Die Wut führt mich nicht nur zu meinen inneren Verletzungen, sondern sie zeigt mir auch all meine Kraft, die ich vielleicht ein Leben lang gedeckelt habe. Menschen leben heute nur einen Bruchteil von ihrer eigenen Kraft. In unserer Welt herrscht eine künstliche, lähmende Stille. Es ist so viel da, was nicht gesagt wird. So viel, was nicht ausgedrückt wird. So viel was nicht sein darf, wie es ist.

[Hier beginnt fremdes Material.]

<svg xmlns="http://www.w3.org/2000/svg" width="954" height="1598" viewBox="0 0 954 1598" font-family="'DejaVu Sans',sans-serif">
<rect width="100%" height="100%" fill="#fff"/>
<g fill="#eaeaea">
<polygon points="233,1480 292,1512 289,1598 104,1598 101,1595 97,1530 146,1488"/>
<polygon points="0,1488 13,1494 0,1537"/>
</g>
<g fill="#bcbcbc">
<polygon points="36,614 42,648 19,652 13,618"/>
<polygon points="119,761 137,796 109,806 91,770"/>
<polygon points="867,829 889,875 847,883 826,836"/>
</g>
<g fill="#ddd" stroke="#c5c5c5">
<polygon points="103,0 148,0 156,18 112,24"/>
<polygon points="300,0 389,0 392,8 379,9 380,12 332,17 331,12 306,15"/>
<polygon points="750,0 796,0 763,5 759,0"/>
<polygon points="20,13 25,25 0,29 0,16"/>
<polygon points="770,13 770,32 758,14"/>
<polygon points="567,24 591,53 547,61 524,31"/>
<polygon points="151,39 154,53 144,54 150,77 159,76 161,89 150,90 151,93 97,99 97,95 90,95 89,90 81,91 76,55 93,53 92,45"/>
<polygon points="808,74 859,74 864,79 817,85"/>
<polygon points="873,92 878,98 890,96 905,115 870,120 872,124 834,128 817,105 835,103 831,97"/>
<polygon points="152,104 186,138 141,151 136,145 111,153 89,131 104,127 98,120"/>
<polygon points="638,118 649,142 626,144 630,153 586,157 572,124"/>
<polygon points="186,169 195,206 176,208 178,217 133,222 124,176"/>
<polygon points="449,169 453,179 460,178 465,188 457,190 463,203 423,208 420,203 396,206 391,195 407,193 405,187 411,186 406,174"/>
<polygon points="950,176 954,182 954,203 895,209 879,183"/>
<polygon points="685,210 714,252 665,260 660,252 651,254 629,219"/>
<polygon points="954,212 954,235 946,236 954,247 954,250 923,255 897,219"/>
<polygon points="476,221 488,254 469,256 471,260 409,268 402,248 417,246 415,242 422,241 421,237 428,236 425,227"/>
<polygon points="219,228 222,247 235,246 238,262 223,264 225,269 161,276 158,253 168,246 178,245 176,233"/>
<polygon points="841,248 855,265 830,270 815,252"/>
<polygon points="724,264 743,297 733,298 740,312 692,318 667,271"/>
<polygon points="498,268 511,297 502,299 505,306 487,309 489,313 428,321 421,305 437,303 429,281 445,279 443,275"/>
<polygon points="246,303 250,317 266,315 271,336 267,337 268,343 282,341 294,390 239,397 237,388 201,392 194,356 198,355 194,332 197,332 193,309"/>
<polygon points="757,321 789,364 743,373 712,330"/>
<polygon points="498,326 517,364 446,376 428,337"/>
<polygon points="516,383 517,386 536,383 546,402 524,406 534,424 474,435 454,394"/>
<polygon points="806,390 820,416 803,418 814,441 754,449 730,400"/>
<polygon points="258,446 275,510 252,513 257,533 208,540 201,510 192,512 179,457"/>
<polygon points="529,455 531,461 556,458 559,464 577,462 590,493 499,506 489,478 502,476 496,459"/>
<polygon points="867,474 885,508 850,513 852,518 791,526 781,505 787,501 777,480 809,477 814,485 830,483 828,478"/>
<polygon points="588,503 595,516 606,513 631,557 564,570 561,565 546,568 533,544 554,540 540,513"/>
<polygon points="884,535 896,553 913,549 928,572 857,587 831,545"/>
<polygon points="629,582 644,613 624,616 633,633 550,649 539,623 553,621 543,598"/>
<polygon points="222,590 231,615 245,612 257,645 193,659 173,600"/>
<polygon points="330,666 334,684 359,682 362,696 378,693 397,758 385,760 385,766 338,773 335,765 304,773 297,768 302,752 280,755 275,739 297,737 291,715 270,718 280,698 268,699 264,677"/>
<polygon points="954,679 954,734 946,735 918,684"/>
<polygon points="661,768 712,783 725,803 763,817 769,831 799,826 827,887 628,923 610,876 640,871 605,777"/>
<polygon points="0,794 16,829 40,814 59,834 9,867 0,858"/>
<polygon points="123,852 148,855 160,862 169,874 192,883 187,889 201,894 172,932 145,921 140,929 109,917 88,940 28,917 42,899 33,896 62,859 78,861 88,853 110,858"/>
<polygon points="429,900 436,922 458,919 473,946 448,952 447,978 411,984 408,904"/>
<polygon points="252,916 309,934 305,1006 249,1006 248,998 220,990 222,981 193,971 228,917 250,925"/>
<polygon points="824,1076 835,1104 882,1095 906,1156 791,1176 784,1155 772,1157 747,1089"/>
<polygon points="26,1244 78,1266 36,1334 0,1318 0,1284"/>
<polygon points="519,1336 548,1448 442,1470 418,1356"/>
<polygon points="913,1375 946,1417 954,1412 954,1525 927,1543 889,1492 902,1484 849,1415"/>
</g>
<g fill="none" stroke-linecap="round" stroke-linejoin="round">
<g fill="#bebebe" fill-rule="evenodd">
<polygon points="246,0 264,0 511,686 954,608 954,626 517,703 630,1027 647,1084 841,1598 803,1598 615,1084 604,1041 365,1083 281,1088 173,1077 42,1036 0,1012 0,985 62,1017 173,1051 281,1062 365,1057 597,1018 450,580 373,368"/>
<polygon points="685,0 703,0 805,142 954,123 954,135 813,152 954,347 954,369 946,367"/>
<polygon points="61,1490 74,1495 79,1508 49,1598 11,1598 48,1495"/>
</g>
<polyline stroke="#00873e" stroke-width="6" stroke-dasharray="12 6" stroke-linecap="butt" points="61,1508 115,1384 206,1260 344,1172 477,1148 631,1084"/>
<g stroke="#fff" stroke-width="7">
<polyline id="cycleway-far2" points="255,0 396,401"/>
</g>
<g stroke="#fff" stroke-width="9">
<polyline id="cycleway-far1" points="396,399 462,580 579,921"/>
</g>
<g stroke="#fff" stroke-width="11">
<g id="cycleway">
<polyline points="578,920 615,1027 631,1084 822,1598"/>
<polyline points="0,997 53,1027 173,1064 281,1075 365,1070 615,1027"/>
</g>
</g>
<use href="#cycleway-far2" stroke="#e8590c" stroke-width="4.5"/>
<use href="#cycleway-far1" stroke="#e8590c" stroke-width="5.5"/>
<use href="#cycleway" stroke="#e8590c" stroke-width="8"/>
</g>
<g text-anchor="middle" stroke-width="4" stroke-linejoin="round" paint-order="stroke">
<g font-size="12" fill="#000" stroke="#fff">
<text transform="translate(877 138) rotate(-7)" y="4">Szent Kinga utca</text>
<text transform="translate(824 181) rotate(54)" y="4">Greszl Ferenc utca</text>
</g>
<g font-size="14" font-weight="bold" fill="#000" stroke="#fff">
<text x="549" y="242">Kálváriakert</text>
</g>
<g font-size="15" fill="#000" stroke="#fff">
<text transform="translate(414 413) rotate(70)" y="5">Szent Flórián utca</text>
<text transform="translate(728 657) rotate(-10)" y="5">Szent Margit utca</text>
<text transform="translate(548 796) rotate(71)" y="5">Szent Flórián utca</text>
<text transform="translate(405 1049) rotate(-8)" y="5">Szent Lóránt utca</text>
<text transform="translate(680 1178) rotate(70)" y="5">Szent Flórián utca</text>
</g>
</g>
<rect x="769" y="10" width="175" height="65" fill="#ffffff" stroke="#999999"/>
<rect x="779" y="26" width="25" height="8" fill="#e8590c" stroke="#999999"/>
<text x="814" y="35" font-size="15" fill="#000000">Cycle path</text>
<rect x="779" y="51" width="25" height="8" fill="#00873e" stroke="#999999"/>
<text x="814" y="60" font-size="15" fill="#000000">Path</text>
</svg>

In einer Welt voller Mauern und wo es darum geht, allein gut zu funktionieren und zu tun, was verlangt wird ohne zu meckern und aufzumucken, da ist unsere gesunde Wut oftmals der Moment wo wir sagen: „Mir reicht’s! Ich schlage einen neuen Weg ein. Ich möchte mein Leben bewusst gestalten.“ Es ist die Tigerkraft, die in unserem Inneren wieder lebendig wird mit ihrem tiefen inneren Potenzial, das sich entfalten will. Wenn du magst, stell dich breitbeinig hin und sage: „Hier bin ich!“. Gib energisch deinen Alltagsbewegungen deine „Krieger-Energie“ zum Beispiel, wenn du bewusst kaust, wenn du stehst, wenn du gehst, wenn du Obst und Gemüse schneidest, wenn du sprichst… Zeig dich der Welt in deiner ganzen Körperpräsenz und Aufrichtung. Sprich deine innere Wahrheit. Gehe kraftvoll deinen Weg in die Freiheit, voller Liebe und Weisheit und dem Wissen, du bist zutiefst geliebt. Du kannst sie fühlen und spüren in jedem einzelnen Moment, sogar wenn der Wind deine Haut berührt, wenn das Licht sich durch die Wolken bricht, ein Vogel singt, wenn sich die Einheitsenergie, die Wärme, das Bewusstsein, die Liebe und die Weisheit von Himmel und Erde sich in dir vereinigt und dein Herz sich mehr und mehr weitet und zu leuchten beginnt. Liebe ist die größte spirituelle Aufgabe, die jeder von uns gestellt bekommt. Es ist der einzige Weg, der uns nach Hause bringt.